El frente internacional siempre fue prioritario y en el pecado el independentismo quizás lleve la penitencia, porque una exhibición de culto al líder como la que se vivió en Bruselas el pasado 7 de diciembre ha despertado pavor en las cancillerías. La mirada del enviado especial que asistió arrobado al regreso de la España romántica que leyó en novelas no es la misma que la del dirigente europeo que ve como una muchedumbre portadora de un mensaje supremacista se pasea por el corazón de la Unión Europea animando a la atomización de las naciones. Con su viaje a Bruselas, los independentistas pulverizaron el kilómetro sentimental -copyright de Espada-, tan necesario para conmover a las opiniones públicas extranjeras.
Lo cierto es que, más allá del apoyo de los ocasionales hemingways que fueron testigos apasionados del 1 de octubre, el fracaso más clamoroso del independentismo ha sido en el exterior. Lo certificaron los insultos a Juncker y a Tusk y el viraje eurófobo de un Puigdemont que vive en Bruselas como Assange vive en la embajada de Ecuador en Londres. La única diferencia es de espacio.

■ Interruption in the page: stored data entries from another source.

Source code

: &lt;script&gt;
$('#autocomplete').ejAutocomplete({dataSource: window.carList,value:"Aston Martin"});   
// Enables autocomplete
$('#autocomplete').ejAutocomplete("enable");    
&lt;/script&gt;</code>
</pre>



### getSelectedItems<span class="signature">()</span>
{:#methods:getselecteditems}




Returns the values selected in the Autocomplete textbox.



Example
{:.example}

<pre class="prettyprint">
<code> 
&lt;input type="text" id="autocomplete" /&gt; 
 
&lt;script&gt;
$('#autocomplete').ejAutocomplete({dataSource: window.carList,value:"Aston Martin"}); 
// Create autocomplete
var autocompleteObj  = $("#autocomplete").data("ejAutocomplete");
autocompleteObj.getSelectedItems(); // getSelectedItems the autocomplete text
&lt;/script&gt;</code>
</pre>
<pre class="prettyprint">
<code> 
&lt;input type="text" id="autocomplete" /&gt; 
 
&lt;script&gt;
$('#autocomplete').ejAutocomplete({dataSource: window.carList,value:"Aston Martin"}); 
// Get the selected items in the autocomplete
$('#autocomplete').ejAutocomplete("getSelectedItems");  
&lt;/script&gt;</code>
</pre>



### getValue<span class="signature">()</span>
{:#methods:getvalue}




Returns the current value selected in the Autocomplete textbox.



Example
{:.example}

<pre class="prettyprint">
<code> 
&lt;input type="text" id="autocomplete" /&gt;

El socialista Manuel Valls acabó con cualquier fantasía de legitimidad internacional del procés en un acto de Ciudadanos en Barcelona. Allí recuperó la hermosa -por precisa- consigna de su predecesor François Miterrand: «El nacionalismo es la guerra». El que lo ha vivido lo sabe y en Córcega el nacionalismo ya es hegemónico, tal y como dejó escrito tras las elecciones regionales el corresponsal en París de EL MUNDO Enric González. Eso explica que Francia haya sido la nación más combativa, en todos los ámbitos intelectuales, contra los delirios del independentismo catalán.
El apoyo de Manuel Valls ha sido muy necesario para los constitucionales, como la incansable pedagogía de Josep Borrell, sobre todo en un momento en que el PSC amenaza con ceder a la tentación plateresca y volverse de nuevo «pequeño, peludo, suave; tan blando por fuera, que se diría todo de algodón» con el nacionalismo.